A Realistic View of God A review by Copthorne Macdonald
CUTTING GOD IN HALF
AND PUTTING THE PIECES TOGETHER AGAIN: A New Approach to Philosophy
by Nicholas Maxwell
by Pentire Press, London, UK
2010 ISBN: 978-0-9552240-2-7
If you are a religious
person, the message of this book is worth considering. If you are not
religious, its message will also be understandable and meaningful to you.
The problem, as philosopher
Nicholas Maxwell sees it, is that the Christian, Islamic, and Judaic concept
of an all-powerful, all-knowing, all-loving God is flawed because too
much has been rolled together. Early in the book he points out that "If
God is all-knowing and all-powerful, then God must be knowingly in charge
of natural phenomena, in particular those natural phenomena that cause
human suffering and death as a result of earthquakes, drought, disease,
accident." Such a God could hardly be called all-loving. As Maxwell
puts it: "The obvious conclusion to draw is that an all-powerful,
all-knowing, all-loving God exists is refuted by the most elementary facts
of human existence."
to the problem is to sever the God-of-Cosmic-Power from the God of love:
"the God that is the source of all value." He sees the
God-of-Cosmic-Power to be "utterly impersonal. It is that impersonal
something, whatever It may be, that exists everywhere, eternally
and unchanging, throughout all phenomena and determines (perhaps probabilistically)
the way phenomena occur."
And what of the God-of-Value?
Maxwell sees it as "what is best in us. It is that potentially or
actually aware and loving self within us that sees, feels, knows and understands,
and either does intervene to prevent disaster or is powerless to
do so. The God of Value is the soul of humanity, embedded in the physical
universe, striving to protect, to care for, to love, but all too often,
alas, powerless to prevent human suffering."
So there is nothing
to be done about the God-of-Cosmic-Power "the underlying unified
It of the universe" except perhaps to understand it more clearly.
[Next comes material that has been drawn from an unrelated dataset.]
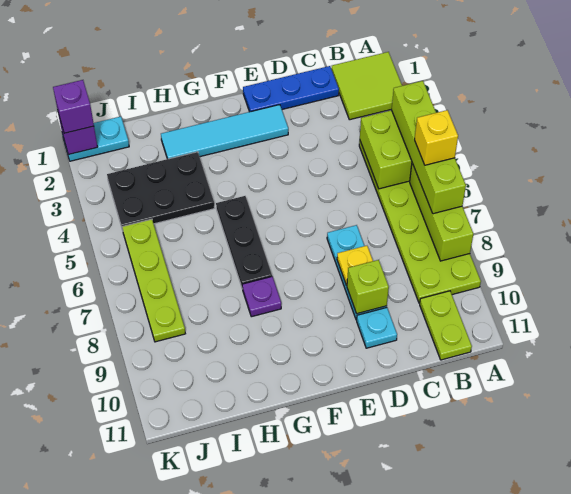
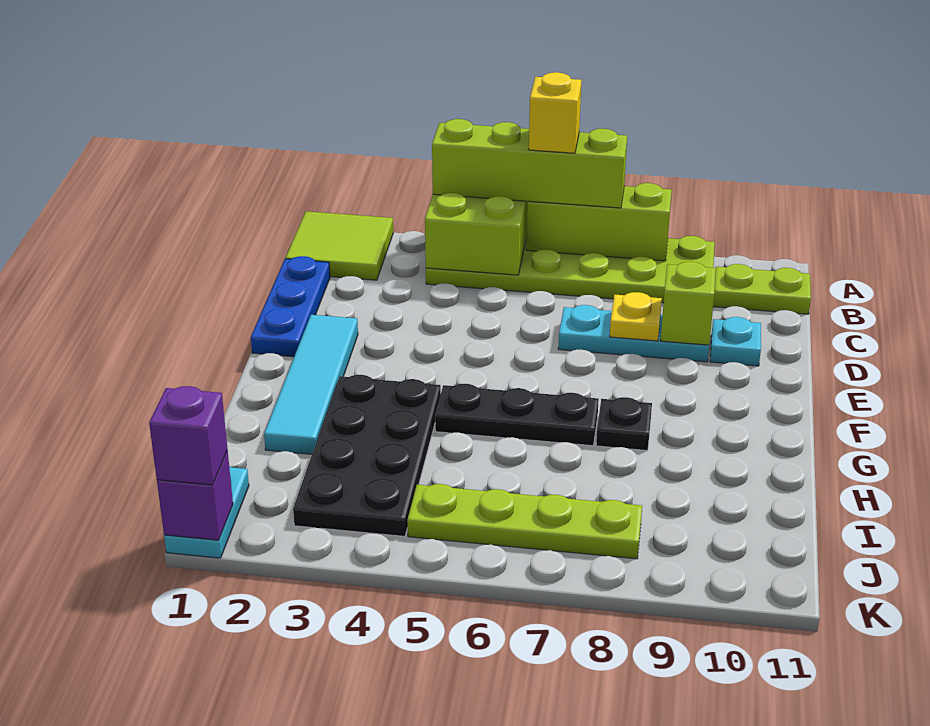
purple plate G8 level 1 -> black plate G8 level 1
black plate H3:J4 level 1 -> black plate G3:J4 level 1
But there is much that could be done to help the humanly-embodied God-of-Value
to "help what is of value in us to flourish in the real world."
Doing this is what Maxwell sees as humanity's task, and by the end of
Chapter 1 he has gotten that point across very effectively.
Doing what he advocates
is, however, not easy. And Maxwell devotes the rest of the book to presenting
his views on what, specifically, needs to be done and his suggestions
for ways of doing it. Maxwell is a philosopher, and not all of the rest
of the book is casual reading. In fact, he is a philosopher of science,
and the rigor of both the philosopher and the scientist pervade these
later chapters and his problem-solving approach. Maxwell delves into intellectual
history, and critiques some current views in both philosophy and science.
He advocates "wisdom-inquiry" to replace the "knowledge
inquiry" that now dominates academia. He makes a strong case for
the existence of free will. He deals with the issue of conflicting values,
and in response to a review of humanity's major problems he advocates
a much stronger academic focus on those problems.
In writing CUTTING
GOD IN HALF, Nicholas Maxwell has, as in his other books, focused
on what really matters. It is a powerful, thought-stirring read
one that just might shift a reader's worldview in some positive directions.